Tour de France, limitazioni

Tour de France, limitazioni in arrivo

Tour de France, le limitazioni in arrivo in previsione della Grande Boucle, sono tante. Queste riguarderanno sia il pubblico, sia la vicinanza che i protocolli. Siamo infatti ancora in emergenza sanitaria, nonostante da qui alla partenza del Tour de France manchino ancora circa due mesi. Infatti, la corsa a tappe prenderà il via alla fine di agosto e proseguirà per gran parte del mese di settembre.
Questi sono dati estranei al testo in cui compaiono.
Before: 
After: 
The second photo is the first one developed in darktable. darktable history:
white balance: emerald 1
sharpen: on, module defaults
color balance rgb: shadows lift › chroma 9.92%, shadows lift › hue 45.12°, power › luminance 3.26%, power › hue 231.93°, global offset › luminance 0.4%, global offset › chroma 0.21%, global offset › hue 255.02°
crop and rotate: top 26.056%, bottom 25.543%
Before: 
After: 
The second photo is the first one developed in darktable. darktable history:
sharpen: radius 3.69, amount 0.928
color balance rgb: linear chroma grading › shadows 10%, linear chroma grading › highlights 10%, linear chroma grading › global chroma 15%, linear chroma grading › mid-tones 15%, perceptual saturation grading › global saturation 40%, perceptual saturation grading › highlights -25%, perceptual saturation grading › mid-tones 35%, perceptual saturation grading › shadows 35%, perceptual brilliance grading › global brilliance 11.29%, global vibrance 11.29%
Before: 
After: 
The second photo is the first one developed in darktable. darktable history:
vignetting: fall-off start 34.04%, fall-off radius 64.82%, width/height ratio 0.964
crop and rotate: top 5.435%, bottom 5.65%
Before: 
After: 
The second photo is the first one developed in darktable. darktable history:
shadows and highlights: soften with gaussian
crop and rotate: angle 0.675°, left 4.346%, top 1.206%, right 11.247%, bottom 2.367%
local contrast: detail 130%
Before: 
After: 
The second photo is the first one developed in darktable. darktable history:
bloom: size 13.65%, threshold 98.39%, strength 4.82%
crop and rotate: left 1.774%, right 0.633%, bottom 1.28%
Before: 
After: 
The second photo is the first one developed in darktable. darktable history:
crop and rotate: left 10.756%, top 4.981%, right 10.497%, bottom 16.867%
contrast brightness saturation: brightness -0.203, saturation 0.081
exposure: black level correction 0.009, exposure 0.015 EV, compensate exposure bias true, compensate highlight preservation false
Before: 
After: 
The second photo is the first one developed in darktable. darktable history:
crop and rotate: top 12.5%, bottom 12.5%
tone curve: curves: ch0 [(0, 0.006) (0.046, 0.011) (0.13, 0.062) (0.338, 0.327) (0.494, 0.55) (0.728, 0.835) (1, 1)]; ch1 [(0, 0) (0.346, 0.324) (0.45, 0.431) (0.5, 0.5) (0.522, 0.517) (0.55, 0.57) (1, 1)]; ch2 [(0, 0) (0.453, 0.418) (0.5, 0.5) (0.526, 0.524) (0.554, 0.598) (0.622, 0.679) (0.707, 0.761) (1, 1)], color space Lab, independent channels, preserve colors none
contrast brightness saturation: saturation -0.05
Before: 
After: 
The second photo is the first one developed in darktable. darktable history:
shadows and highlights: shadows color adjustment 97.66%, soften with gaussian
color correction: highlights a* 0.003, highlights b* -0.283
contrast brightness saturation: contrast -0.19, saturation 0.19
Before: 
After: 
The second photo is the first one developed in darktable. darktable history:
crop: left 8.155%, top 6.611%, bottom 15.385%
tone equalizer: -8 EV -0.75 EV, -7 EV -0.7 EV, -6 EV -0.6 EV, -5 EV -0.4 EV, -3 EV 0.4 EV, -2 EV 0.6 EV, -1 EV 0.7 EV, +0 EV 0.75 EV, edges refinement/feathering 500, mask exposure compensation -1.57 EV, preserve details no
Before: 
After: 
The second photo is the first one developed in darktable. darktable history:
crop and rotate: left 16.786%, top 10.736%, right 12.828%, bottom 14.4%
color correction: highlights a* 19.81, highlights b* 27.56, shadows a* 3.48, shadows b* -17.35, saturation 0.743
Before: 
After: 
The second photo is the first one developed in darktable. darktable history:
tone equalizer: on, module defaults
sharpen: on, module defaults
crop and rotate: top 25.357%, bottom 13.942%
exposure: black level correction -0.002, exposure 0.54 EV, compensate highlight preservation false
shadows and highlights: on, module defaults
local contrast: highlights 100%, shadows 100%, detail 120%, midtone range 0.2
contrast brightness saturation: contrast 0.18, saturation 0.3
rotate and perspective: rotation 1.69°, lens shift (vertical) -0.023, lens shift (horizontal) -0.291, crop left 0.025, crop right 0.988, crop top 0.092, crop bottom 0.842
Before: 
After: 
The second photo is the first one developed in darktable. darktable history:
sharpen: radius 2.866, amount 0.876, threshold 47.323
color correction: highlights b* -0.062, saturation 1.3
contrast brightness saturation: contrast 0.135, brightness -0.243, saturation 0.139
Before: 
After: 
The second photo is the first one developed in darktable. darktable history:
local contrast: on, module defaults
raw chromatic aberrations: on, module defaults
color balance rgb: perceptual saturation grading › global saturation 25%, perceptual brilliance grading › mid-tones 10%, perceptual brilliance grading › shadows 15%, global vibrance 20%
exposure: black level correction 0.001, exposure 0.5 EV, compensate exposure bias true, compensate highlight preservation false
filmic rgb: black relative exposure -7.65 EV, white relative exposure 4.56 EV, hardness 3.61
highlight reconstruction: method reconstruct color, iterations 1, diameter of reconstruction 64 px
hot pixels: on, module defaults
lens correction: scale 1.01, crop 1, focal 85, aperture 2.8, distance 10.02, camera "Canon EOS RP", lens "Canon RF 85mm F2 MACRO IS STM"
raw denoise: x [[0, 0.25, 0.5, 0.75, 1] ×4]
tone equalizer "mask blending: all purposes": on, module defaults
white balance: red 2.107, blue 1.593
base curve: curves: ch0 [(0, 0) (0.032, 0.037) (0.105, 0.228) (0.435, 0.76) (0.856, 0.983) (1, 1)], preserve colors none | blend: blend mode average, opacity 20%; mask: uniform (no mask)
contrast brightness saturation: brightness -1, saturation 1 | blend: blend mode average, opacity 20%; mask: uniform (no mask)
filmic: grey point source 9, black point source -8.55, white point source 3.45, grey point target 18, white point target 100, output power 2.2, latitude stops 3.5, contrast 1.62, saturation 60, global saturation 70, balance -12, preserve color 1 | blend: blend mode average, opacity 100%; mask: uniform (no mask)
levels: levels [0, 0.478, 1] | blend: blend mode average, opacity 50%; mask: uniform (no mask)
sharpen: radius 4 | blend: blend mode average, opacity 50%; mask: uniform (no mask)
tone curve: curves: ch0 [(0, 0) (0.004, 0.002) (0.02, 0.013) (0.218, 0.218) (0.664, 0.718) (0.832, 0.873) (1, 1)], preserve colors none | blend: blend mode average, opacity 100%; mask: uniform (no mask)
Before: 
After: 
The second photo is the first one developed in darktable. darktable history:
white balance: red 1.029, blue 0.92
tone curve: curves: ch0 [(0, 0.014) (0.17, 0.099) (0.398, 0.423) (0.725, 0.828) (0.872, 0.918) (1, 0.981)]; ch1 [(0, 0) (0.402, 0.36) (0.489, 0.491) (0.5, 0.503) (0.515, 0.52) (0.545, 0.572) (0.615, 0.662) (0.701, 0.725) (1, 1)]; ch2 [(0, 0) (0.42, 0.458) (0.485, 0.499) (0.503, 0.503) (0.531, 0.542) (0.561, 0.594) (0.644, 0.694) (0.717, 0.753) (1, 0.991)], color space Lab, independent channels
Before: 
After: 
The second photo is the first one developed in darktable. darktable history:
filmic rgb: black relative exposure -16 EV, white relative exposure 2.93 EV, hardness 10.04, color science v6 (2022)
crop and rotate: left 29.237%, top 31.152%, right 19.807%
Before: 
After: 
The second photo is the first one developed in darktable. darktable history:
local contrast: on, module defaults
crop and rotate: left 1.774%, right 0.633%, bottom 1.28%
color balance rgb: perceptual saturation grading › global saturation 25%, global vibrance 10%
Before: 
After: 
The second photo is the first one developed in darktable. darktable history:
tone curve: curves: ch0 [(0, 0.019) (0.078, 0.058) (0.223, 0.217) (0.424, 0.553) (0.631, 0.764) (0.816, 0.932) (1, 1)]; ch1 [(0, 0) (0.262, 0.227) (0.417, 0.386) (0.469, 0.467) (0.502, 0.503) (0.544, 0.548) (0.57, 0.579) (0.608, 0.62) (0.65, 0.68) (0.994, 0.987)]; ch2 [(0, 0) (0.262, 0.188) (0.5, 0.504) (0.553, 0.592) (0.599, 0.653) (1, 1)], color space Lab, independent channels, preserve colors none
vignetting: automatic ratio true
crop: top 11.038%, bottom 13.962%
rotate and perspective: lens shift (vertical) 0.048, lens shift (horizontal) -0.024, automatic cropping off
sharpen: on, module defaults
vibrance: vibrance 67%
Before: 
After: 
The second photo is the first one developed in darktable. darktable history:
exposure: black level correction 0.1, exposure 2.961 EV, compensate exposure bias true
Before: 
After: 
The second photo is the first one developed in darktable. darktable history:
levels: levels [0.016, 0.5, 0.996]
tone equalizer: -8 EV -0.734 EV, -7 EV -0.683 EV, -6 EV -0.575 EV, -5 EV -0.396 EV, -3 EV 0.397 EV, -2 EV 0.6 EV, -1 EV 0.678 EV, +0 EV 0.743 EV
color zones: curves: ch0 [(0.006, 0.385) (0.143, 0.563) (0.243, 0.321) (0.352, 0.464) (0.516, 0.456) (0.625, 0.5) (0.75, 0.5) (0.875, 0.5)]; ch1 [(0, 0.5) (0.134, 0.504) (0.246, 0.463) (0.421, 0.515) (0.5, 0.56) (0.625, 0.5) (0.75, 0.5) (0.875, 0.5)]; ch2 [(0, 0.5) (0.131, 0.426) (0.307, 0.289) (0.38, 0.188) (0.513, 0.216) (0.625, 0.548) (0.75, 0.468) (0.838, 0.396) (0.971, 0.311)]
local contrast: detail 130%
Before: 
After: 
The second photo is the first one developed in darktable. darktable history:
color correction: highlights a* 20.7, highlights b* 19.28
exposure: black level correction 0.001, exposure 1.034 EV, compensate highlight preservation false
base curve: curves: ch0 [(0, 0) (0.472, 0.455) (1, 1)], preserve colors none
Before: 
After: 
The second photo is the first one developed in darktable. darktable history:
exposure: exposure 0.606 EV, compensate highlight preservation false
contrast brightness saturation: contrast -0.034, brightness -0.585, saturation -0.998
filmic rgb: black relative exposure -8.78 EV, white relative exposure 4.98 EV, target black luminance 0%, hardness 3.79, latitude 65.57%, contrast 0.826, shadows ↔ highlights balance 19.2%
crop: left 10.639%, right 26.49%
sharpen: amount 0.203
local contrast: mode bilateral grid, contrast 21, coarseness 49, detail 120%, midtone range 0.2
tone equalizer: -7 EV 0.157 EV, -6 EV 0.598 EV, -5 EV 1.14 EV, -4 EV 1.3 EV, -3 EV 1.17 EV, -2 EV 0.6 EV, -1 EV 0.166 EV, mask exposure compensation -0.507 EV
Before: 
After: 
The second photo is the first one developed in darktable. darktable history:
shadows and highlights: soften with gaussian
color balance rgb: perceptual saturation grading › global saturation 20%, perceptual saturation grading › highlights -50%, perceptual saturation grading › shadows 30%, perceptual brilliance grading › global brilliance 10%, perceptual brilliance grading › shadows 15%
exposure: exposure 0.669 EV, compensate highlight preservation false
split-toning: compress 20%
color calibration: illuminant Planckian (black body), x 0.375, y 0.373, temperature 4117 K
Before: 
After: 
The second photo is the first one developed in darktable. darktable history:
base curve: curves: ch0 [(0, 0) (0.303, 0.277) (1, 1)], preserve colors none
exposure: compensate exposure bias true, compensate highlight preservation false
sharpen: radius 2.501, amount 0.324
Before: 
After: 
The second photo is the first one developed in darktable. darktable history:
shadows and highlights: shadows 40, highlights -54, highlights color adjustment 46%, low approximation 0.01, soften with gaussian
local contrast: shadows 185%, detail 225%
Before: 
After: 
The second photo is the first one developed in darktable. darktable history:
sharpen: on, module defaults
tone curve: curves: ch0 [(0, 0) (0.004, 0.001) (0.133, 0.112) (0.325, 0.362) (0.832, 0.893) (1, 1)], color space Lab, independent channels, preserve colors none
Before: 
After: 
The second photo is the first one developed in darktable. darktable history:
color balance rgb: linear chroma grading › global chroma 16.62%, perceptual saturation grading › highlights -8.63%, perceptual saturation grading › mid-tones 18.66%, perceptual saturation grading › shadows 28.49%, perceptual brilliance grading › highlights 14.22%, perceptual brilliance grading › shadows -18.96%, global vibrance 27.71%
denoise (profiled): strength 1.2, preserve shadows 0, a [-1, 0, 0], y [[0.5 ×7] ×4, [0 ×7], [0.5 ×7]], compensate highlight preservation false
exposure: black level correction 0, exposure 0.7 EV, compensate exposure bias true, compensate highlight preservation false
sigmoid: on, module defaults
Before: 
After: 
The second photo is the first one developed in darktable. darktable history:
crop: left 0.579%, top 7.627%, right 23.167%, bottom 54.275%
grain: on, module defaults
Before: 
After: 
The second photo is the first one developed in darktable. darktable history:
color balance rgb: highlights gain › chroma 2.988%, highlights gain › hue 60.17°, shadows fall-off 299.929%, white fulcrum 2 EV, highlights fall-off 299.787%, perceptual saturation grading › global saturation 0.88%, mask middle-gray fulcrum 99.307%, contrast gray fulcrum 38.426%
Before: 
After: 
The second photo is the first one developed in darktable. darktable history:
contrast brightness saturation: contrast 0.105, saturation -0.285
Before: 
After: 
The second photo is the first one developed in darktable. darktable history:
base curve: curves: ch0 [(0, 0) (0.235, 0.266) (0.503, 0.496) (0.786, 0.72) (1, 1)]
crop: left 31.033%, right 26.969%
A parlare di queste limitazioni è Christian Prudhomme che a FranceTV ha dichiarato: “La carovana pubblicitaria sarà composta da un centinaio di vetture, ovvero circa il 60% rispetto agli anni precedenti. Inoltre, non ci saranno sicuramente baci, abbracci e strette di mano durante le cerimonie protocollari. Possiamo anche immaginare che non sia l’anno migliore per la collezione di autografi”.  Cambiamenti in vista anche per la premiazione. I vincitori  infatti, non riceveranno il tradizionale bacio dalle miss. Le miss inoltre, saranno affiancate anche da un mister, così saranno presenti entrambi i sessi contemporaneamente sul podio per la prima volta nella storia.

 

Tour de France, limitazioni in arrivo, le parole di Prudhomme

Prudhomme ha aggiunto sul pubblico: “Sappiamo che le cose sono in continua evoluzione. Il pubblico verrà al Tour ma dovremo fare una sorta di selezione, soprattutto in montagna dove daremo la precedenza a chi arriva a piedi o in bici”. Per quel che riguarda invece le condizioni climatiche ha affermato: “Correremo in un mese insolito per il Tour, le temperature saranno probabilmente più miti ma potrebbe esserci più vento. Sarà comunque una bella corsa nel rispetto delle misure sanitarie”.

Per quel che riguarda il percorso, questo non dovrebbe subire delle variazioni: “Ad esempio a Lione taglieremo tre chilometri in città. Abbiamo risposto alle richieste delle autorità per ogni tappa”, ha precisato. Non resta quindi che attendere la fine di agosto per vedere i corridori darsi battaglia alla conquista della maglia gialla.